*To-do item*.
Please count how many lines in the records below contain the string "الجيل", with case counting, and reply with the number alone.

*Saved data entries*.

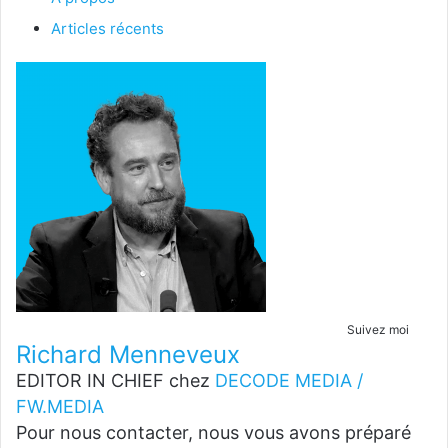
Articles récents
Suivez moi
Richard Menneveux
EDITOR IN CHIEF
chez
DECODE MEDIA /
FW.MEDIA
Pour nous contacter, nous vous avons préparé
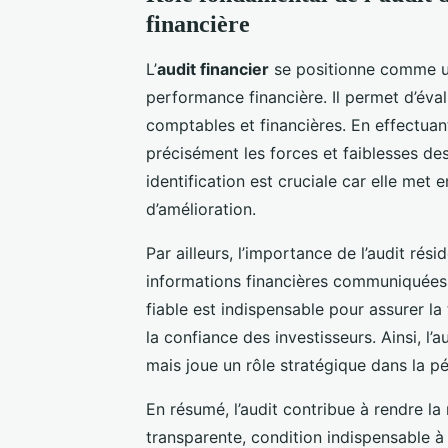
financière
L’
audit financier
se positionne comme un 
performance financière. Il permet d’éval
comptables et financières. En effectuant 
précisément les forces et faiblesses des
identification est cruciale car elle met 
d’amélioration.
Par ailleurs, l’importance de l’audit rési
informations financières communiquées 
fiable est indispensable pour assurer la
la confiance des investisseurs. Ainsi, l’a
mais joue un rôle stratégique dans la pér
En résumé, l’audit contribue à rendre la
transparente, condition indispensable à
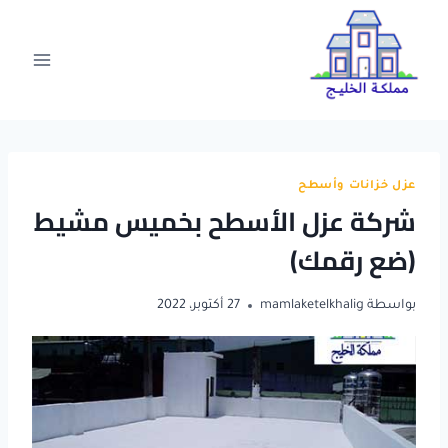
لتجاوز
لى
لمحتوى
عزل خزانات وأسطح
شركة عزل الأسطح بخميس مشيط
(ضع رقمك)
بواسطة
mamlaketelkhalig
27 أكتوبر، 2022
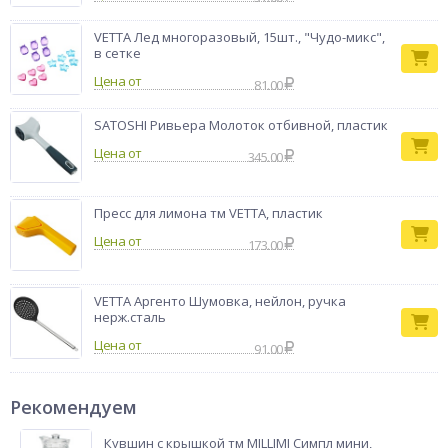
VETTA Лед многоразовый, 15шт., "Чудо-микс",
в сетке
Цена от
81.00
SATOSHI Ривьера Молоток отбивной, пластик
Цена от
345.00
Пресс для лимона тм VETTA, пластик
Цена от
173.00
VETTA Аргенто Шумовка, нейлон, ручка
нерж.сталь
Цена от
91.00
Рекомендуем
Кувшин с крышкой тм MILLIMI Симпл мини,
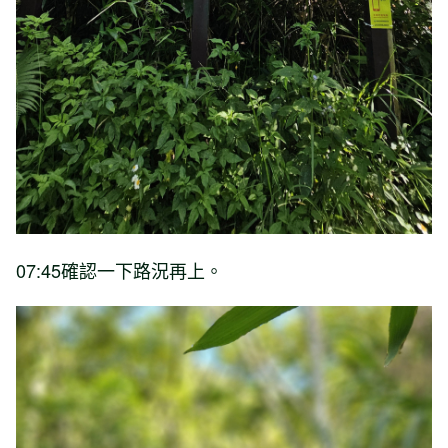
07:45確認一下路況再上。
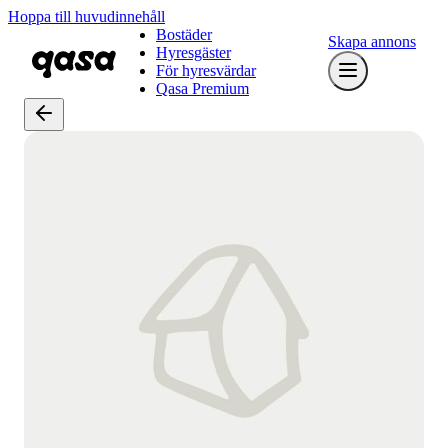
Hoppa till huvudinnehåll
Bostäder
Skapa annons
Hyresgäster
För hyresvärdar
Qasa Premium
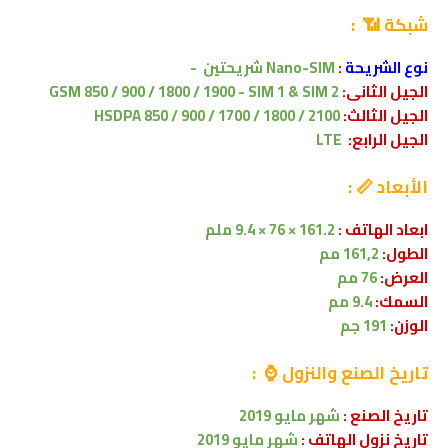
شبكة 📶 :
نوع الشريحة
:
Nano-SIM
شريحتين
-
الجيل الثانى:
GSM 850 / 900 / 1800 / 1900 - SIM 1 & SIM 2
الجيل الثالث:
HSDPA 850 / 900 / 1700 / 1800 / 2100
الجيل الرابع:
LTE
الأبعاد 📏 :
ابعاد الهاتف :
161.2 × 76 × 9.4 ملم
الطول:
161,2 مم
العرض:
76 مم
السمك:
9.4 مم
الوزن:
191 جم
تاريخ الصنع والنزول ⌚ :
تاريخ الصنع :
شهر
مايو
2019
تاريخ نزول الهاتف :
شهر
مايو
2019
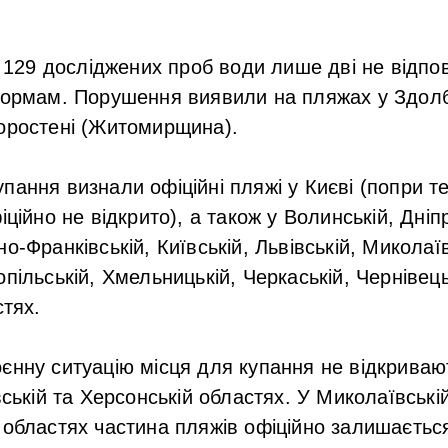
 129 досліджених проб води лише дві не відпо
 нормам. Порушення виявили на пляжах у Здол
оростені (Житомирщина).
пання визнали офіційні пляжі у Києві (попри т
іційно не відкрито), а також у Волинській, Дніп
о-Франківській, Київській, Львівській, Миколаїв
пільській, Хмельницькій, Черкаській, Чернівець
стях.
єнну ситуацію місця для купання не відкривают
вській та Херсонській областях. У Миколаївські
 областях частина пляжів офіційно залишаєтьс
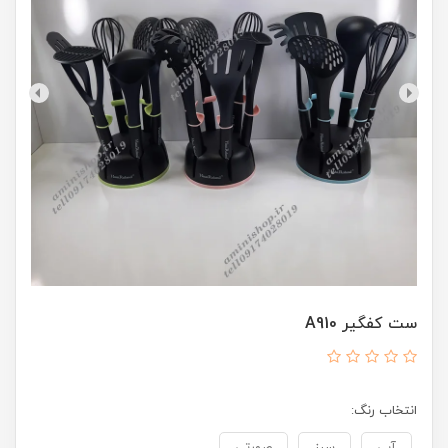
ست کفگیر A910
انتخاب رنگ:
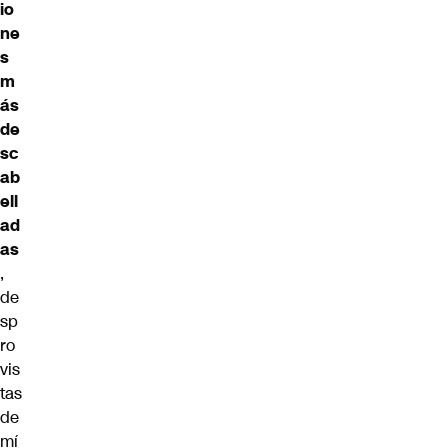
io
ne
s
m
ás
de
sc
ab
ell
ad
as
,
de
sp
ro
vis
tas
de
mí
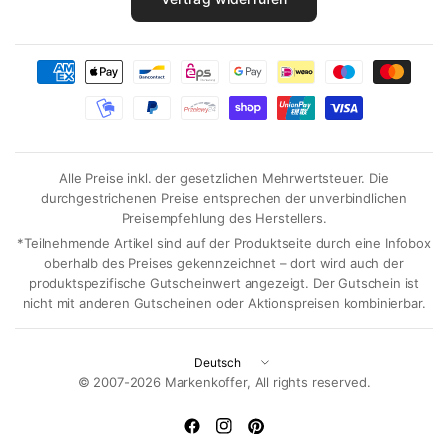
Alle Preise inkl. der gesetzlichen Mehrwertsteuer. Die
durchgestrichenen Preise entsprechen der unverbindlichen
Preisempfehlung des Herstellers.
*Teilnehmende Artikel sind auf der Produktseite durch eine Infobox
oberhalb des Preises gekennzeichnet – dort wird auch der
produktspezifische Gutscheinwert angezeigt. Der Gutschein ist
nicht mit anderen Gutscheinen oder Aktionspreisen kombinierbar.
Land/Region
aktualisieren
© 2007-2026 Markenkoffer, All rights reserved.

*Solved problem*.
3